(WHAT NEEDS TO BE DONE): Copy the rows below word for word, from the first line through the line that contains "GET MORE DETAILS", inclusive. Leave the pictures out of your copy.

(Dataset entries):
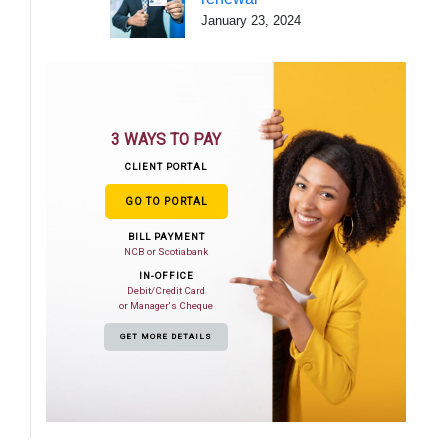
January 23, 2024
3 WAYS TO PAY
CLIENT PORTAL
GO TO PORTAL
BILL PAYMENT
NCB or Scotiabank
IN-OFFICE
Debit/Credit Card
or Manager's Cheque
GET MORE DETAILS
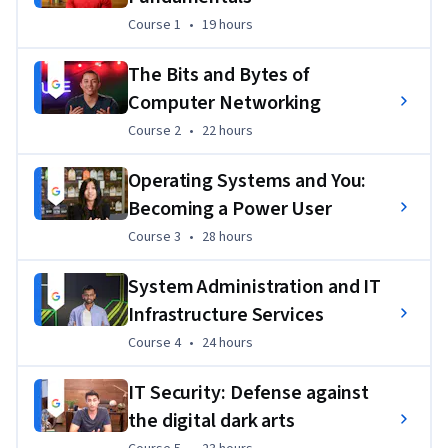
Target, Verizon, and of course, Google.
Course 1
,
19 hours
Course 1
•
19 hours
Additionally, all of  Google Career Certificates include an 
The Bits and Bytes of
optional course, Accelerate Your Job Search with AI. This 
Computer Networking
course empowers you to navigate your job search efficiently 
Course 2
,
22 hours
Course 2
•
22 hours
and confidently, guiding you to use AI to create a job search 
plan, professional pitch, resume, and more. 
Operating Systems and You:
75% of certificate graduates report a positive career 
Becoming a Power User
outcome (e.g., new job, promotion, or raise) within six 
Course 3
,
28 hours
Course 3
•
28 hours
months of completion²
System Administration and IT
This program also prepares you for the
 CompTIA A+
exams, the industry standard certification for IT—you’ll earn 
Infrastructure Services
a
 dual credential
when you complete both.
Course 4
,
24 hours
Course 4
•
24 hours
This program is ACE® approved—when you complete, you 
IT Security: Defense against
can earn up to 15 college credits, the equivalent of 5 college 
the digital dark arts
courses at bachelor’s degree level.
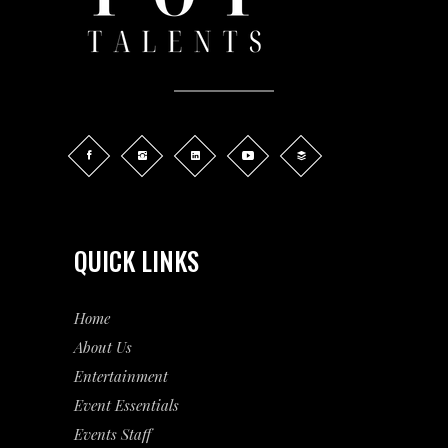
QUICK LINKS
Home
About Us
Entertainment
Event
Essentials
Events Staff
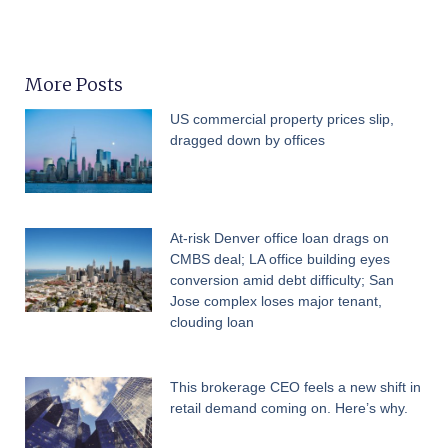
More Posts
US commercial property prices slip,
dragged down by offices
At-risk Denver office loan drags on
CMBS deal; LA office building eyes
conversion amid debt difficulty; San
Jose complex loses major tenant,
clouding loan
This brokerage CEO feels a new shift in
retail demand coming on. Here’s why.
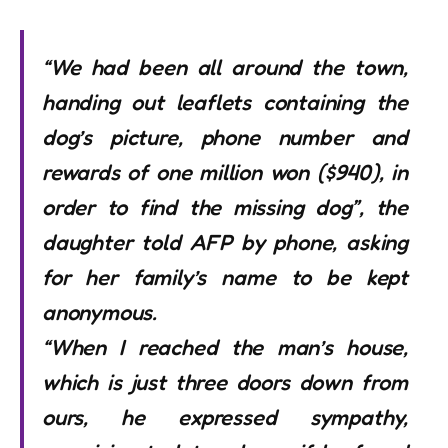
“We had been all around the town,
handing out leaflets containing the
dog’s picture, phone number and
rewards of one million won ($940), in
order to find the missing dog”, the
daughter told AFP by phone, asking
for her family’s name to be kept
anonymous.
“When I reached the man’s house,
which is just three doors down from
ours, he expressed sympathy,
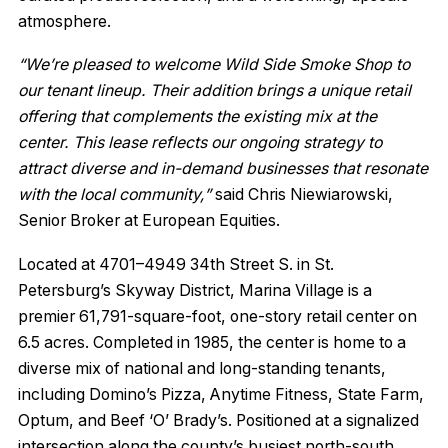
atmosphere.
“We’re pleased to welcome Wild Side Smoke Shop to
our tenant lineup. Their addition brings a unique retail
offering that complements the existing mix at the
center. This lease reflects our ongoing strategy to
attract diverse and in-demand businesses that resonate
with the local community,”
said Chris Niewiarowski,
Senior Broker at European Equities.
Located at 4701–4949 34th Street S. in St.
Petersburg’s Skyway District, Marina Village is a
premier 61,791-square-foot, one-story retail center on
6.5 acres. Completed in 1985, the center is home to a
diverse mix of national and long-standing tenants,
including Domino’s Pizza, Anytime Fitness, State Farm,
Optum, and Beef ‘O’ Brady’s. Positioned at a signalized
intersection along the county’s busiest north-south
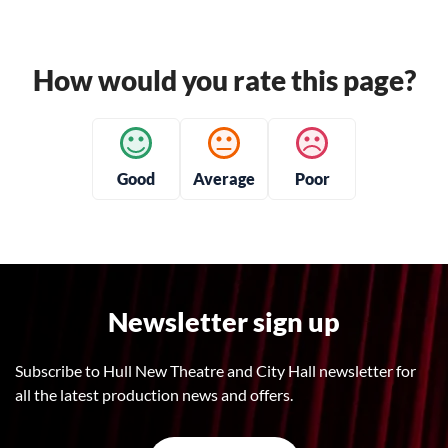
How would you rate this page?
Good
Average
Poor
Newsletter sign up
Subscribe to Hull New Theatre and City Hall newsletter for
all the latest production news and offers.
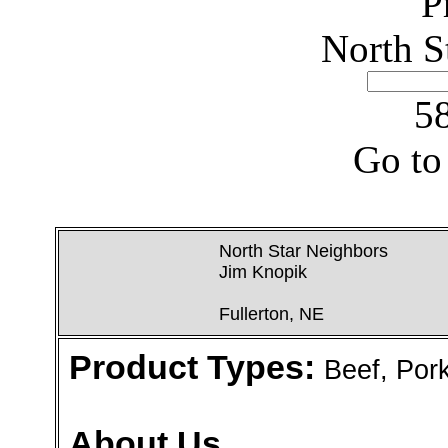
P
North S
58
Go to
North Star Neighbors
Jim Knopik
Fullerton, NE
Product Types:
Beef, Por
About Us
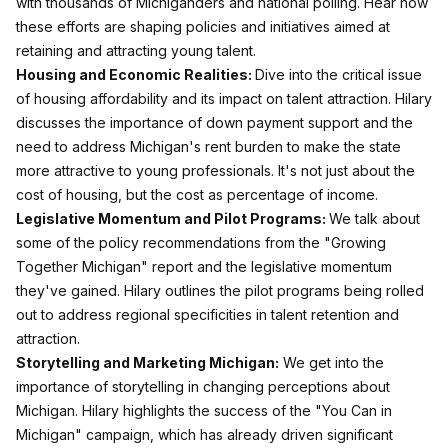
with thousands of Michiganders and national polling. Hear how
these efforts are shaping policies and initiatives aimed at
retaining and attracting young talent.
Housing and Economic Realities:
Dive into the critical issue
of housing affordability and its impact on talent attraction. Hilary
discusses the importance of down payment support and the
need to address Michigan's rent burden to make the state
more attractive to young professionals. It's not just about the
cost of housing, but the cost as percentage of income.
Legislative Momentum and Pilot Programs:
We talk about
some of the policy recommendations from the "Growing
Together Michigan" report and the legislative momentum
they've gained. Hilary outlines the pilot programs being rolled
out to address regional specificities in talent retention and
attraction.
Storytelling and Marketing Michigan:
We get into the
importance of storytelling in changing perceptions about
Michigan. Hilary highlights the success of the "You Can in
Michigan" campaign, which has already driven significant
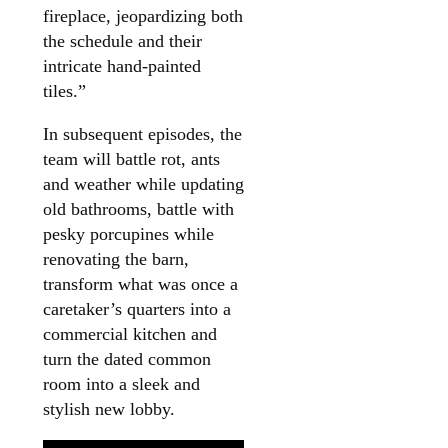
fireplace, jeopardizing both
the schedule and their
intricate hand-painted
tiles.”
In subsequent episodes, the
team will battle rot, ants
and weather while updating
old bathrooms, battle with
pesky porcupines while
renovating the barn,
transform what was once a
caretaker’s quarters into a
commercial kitchen and
turn the dated common
room into a sleek and
stylish new lobby.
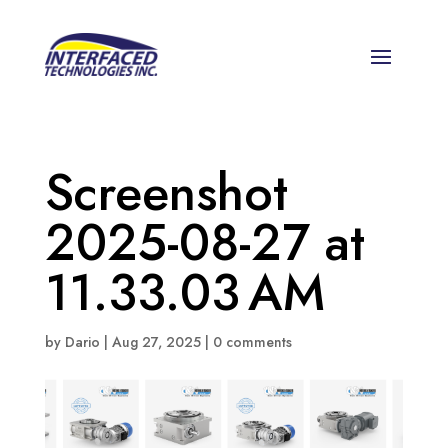
Screenshot
2025-08-27 at
11.33.03 AM
by
Dario
|
Aug 27, 2025
|
0 comments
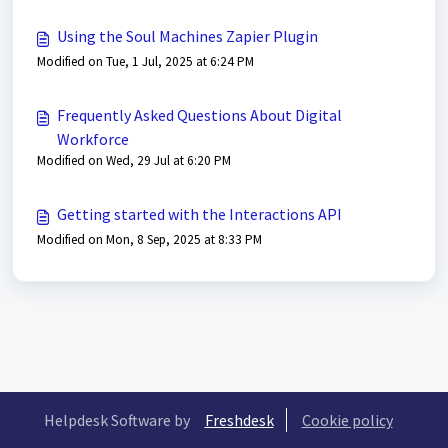
Using the Soul Machines Zapier Plugin
Modified on Tue, 1 Jul, 2025 at 6:24 PM
Frequently Asked Questions About Digital
Workforce
Modified on Wed, 29 Jul at 6:20 PM
Getting started with the Interactions API
Modified on Mon, 8 Sep, 2025 at 8:33 PM
Helpdesk Software by
Freshdesk
Cookie policy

(TASK OUTPUT):
January 23, 2024
3 WAYS TO PAY
CLIENT PORTAL
GO TO PORTAL
BILL PAYMENT
NCB or Scotiabank
IN-OFFICE
Debit/Credit Card
or Manager's Cheque
GET MORE DETAILS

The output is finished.